Back to the Future...

This post was from November 2006. I had just started playing with Scala and was trying to figure out an ORM... the one that ultimately became Lift's Mapper.

Keeping the meaning with the bytes

One of my criteria for a good web framework is having security and access control built it. As I was driving friends and relatives to and from Thanksgiving dinner, I was thinking to myself, "It's nice to have goals, but how do you implement then?"

One of the bad things about computers is that they're just a collection of bytes without meaning. Most programs and programmers want to forget about the meaning of a collection of bytes and input them or output them. Sure, most classes (and related database tables) are meaningful as a collection, the columns in the database and the fields on the object are Strings or doubles or ints. Once they get cast to these types, they have lost their semantic meaning. Sure, the method is String getSSN(), but once the SSN String is returned, it's a string that can be passed around.

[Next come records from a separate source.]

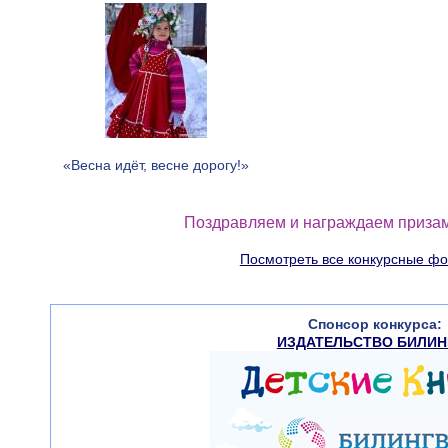
«Весна идёт, весне дорогу!»
Поздравляем и награждаем призам
Посмотреть все конкурсные ф
Спонсор конкурса:
ИЗДАТЕЛЬСТВО БИЛИН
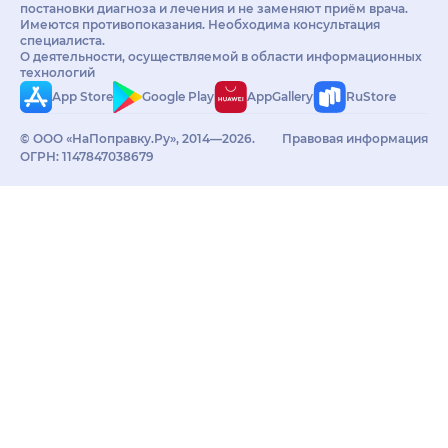
постановки диагноза и лечения и не заменяют приём врача.
Имеются противопоказания. Необходима консультация
специалиста.
О деятельности, осуществляемой в области информационных
технологий
App Store
Google Play
AppGallery
RuStore
© ООО «НаПоправку.Ру», 2014—2026.
Правовая информация
ОГРН: 1147847038679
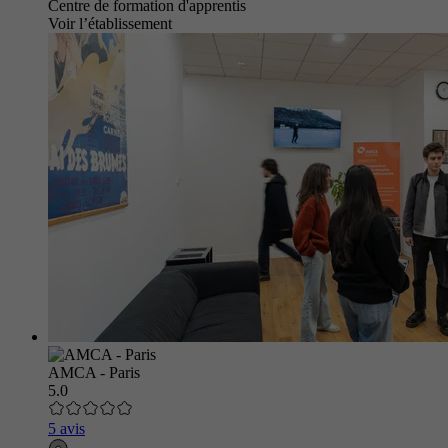
Centre de formation d'apprentis
Voir l’établissement
AMCA - Paris
5.0
5 avis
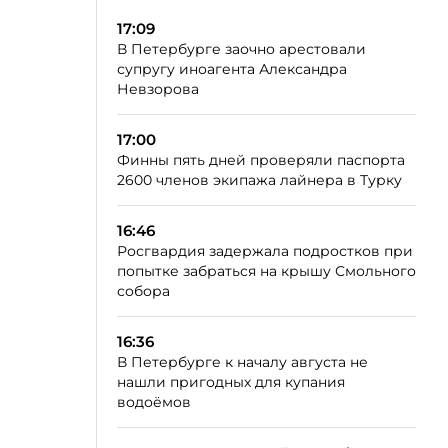
17:09
В Петербурге заочно арестовали
супругу иноагента Александра
Невзорова
17:00
Финны пять дней проверяли паспорта
2600 членов экипажа лайнера в Турку
16:46
Росгвардия задержала подростков при
попытке забраться на крышу Смольного
собора
16:36
В Петербурге к началу августа не
нашли пригодных для купания
водоёмов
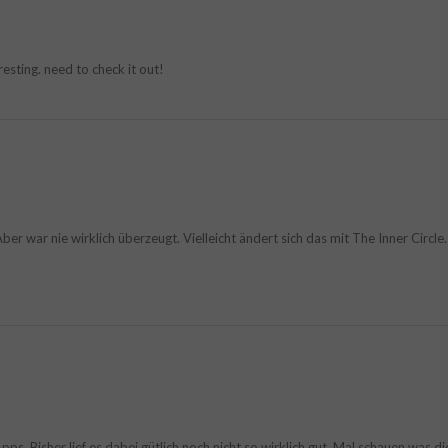
esting. need to check it out!
Aber war nie wirklich überzeugt. Vielleicht ändert sich das mit The Inner Circl
 Apps. Bisher lief es dabei gütlich noch nicht so wirklich gut. Mal schauen was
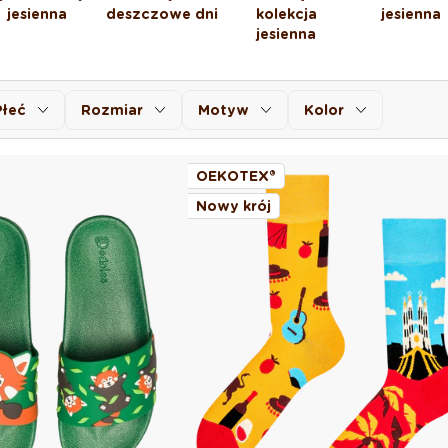
jesienna
deszczowe dni
kolekcja
jesienna
jesienna
Płeć
Rozmiar
Motyw
Kolor
OEKOTEX®
Nowy krój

Some languages, like JavaScript, have the binary notion of tainted objects. Tainted objects are objects that can't be sent over the wire or otherwise communicated to an untrusted party. Tainting is a binary thing. It denotes literally 1 bit of semantic data (the "this could be sensitive" bit.)

My Thanksgiving 2006 revelation is that the semantic meaning of fields on objects should be retained throughout the field's life and conversion to a semantic-free format (String, double, etc.) should be done as late in the fields life-cycle (e.g., a String returned from 'render as HTML') as possible.

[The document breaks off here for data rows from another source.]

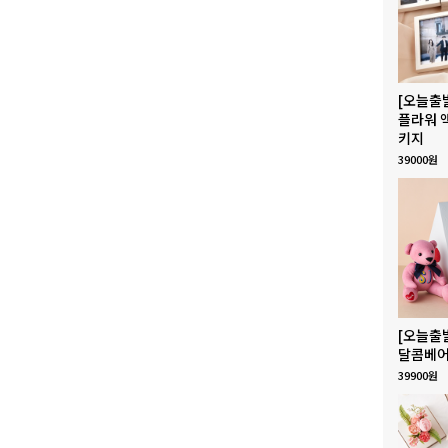
[오늘출
플라워 
키지
39000원
[오늘출
달콤베어
39900원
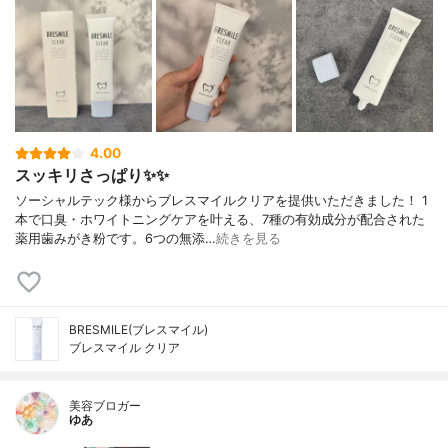
4.00
スッキリさっぱり✨✨
ソーシャルテック様からブレスマイルクリアを提供いただきました！ 1
本で口臭・ホワイトニングケアを叶える、7種の有効成分が配合された
薬用歯みがき粉です。6つの無添…
続きを見る
BRESMILE(ブレスマイル)
ブレスマイル クリア
美容ブロガー
ゆあ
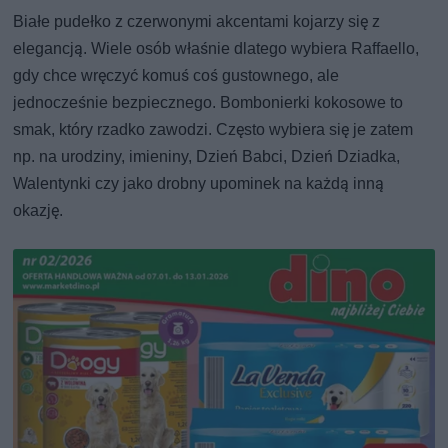
Białe pudełko z czerwonymi akcentami kojarzy się z
elegancją. Wiele osób właśnie dlatego wybiera Raffaello,
gdy chce wręczyć komuś coś gustownego, ale
jednocześnie bezpiecznego. Bombonierki kokosowe to
smak, który rzadko zawodzi. Często wybiera się je zatem
np. na urodziny, imieniny, Dzień Babci, Dzień Dziadka,
Walentynki czy jako drobny upominek na każdą inną
okazję.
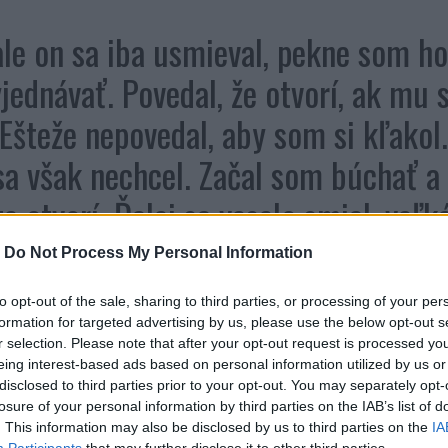
ale on sa iba usmieval, pekne som ho
yjednávať.
Povedal, že otvorí, ak mu 
 Ešteže nepovedal, aby som si kľakol
sa však nechcel. Začal som búchať a
 otvorí. Ďalej sa veselo smial, veľká
 s krátkym rukávom humor prešiel.
-
Do Not Process My Personal Information
to opt-out of the sale, sharing to third parties, or processing of your per
 tresol do dverí a povedal mu, že h
formation for targeted advertising by us, please use the below opt-out s
r selection. Please note that after your opt-out request is processed y
ček sa zľakol Potom povedal, že by m
eing interest-based ads based on personal information utilized by us or
disclosed to third parties prior to your opt-out. You may separately opt-
že dostane na zadok. Toto trvalo dob
losure of your personal information by third parties on the IAB’s list of
. This information may also be disclosed by us to third parties on the
IA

So, let me drill down a little.

There are a ton of different ways for security vulnerabilities to creep into networked applications. There are vulnerabilities related to trusting input from the wire (e.g., buffer overflows.) There are vulnerabilities related to parsing input (e.g., SQL or Command injections.) Bit by bit, Java and .Net frameworks are making these kind of vulnerabilities a thing of the past.

However, it takes a lot of work on the part of the developer to remember to make sure that a social security number is displayed only in certain cases, that a credit card number is never fully displayed, but it is available to the subsystem that performs the transaction, etc. This is a lot of work. It means that every time the developer encounters a piece of sensitive data, they have to do a lot of "if-then-else" testing to see how to deal with it. It means that security audits are a complete review of the entire code base. This is costly, but necessary, because the SSN for a Person maps as a string from the database and is retained in memory as a string.

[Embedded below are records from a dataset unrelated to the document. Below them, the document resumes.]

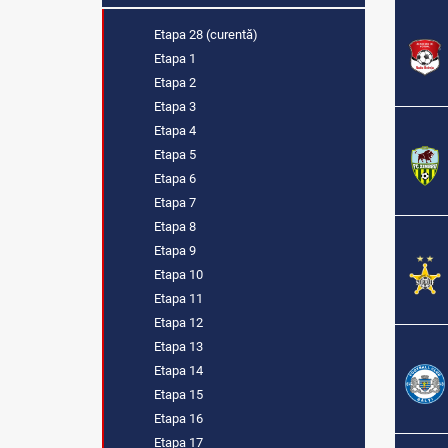
Etapa 28 (curentă)
Etapa 1
Etapa 2
Etapa 3
Etapa 4
Etapa 5
Etapa 6
Etapa 7
Etapa 8
Etapa 9
Etapa 10
Etapa 11
Etapa 12
Etapa 13
Etapa 14
Etapa 15
Etapa 16
Etapa 17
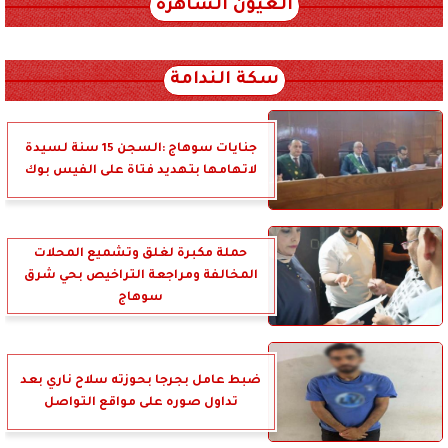
العيون الساهرة
xml_json/rss/~12.xml x0n not found
سكة الندامة
جنايات سوهاج :السجن 15 سنة لسيدة
لاتهامها بتهديد فتاة على الفيس بوك
حملة مكبرة لغلق وتشميع المحلات
المخالفة ومراجعة التراخيص بحي شرق
سوهاج
ضبط عامل بجرجا بحوزته سلاح ناري بعد
تداول صوره على مواقع التواصل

I suggest that every field of every object be semantically meaningful. That means that getSSN() returns an object of SSN class that derives from Taxpayer class that derives from SensitiveIndentifyingInformation class... It means that the toHtml() method on the SSN class returns '***-**-****' unless the context in which the SSN is being accessed has permissions grants permissions to see more. This means the the SSN (and the enclosing Person) object know the context in which it was created. However, if that context is known and the rules for accessing or changing none, partial, or all pieces of the object are defined in a central place, then the security audit consists of trusting the code that exposes part of the object and reviewing the access control rules.

It also means that a developer can safely write foreach (Person p : peopleList) {out.println(p.getName().asHtml()+" "+p.getSSN().asHtml());} This code will execute correctly for all cases and the developer need not think about access control.

This also implies that the semantic meaning of a database column is defined in the Object-Relational mapper such that when the O-R mapping system gets a column to add to an Object that it is building, it instantiates the correct type of field object rather than just a String, number, etc.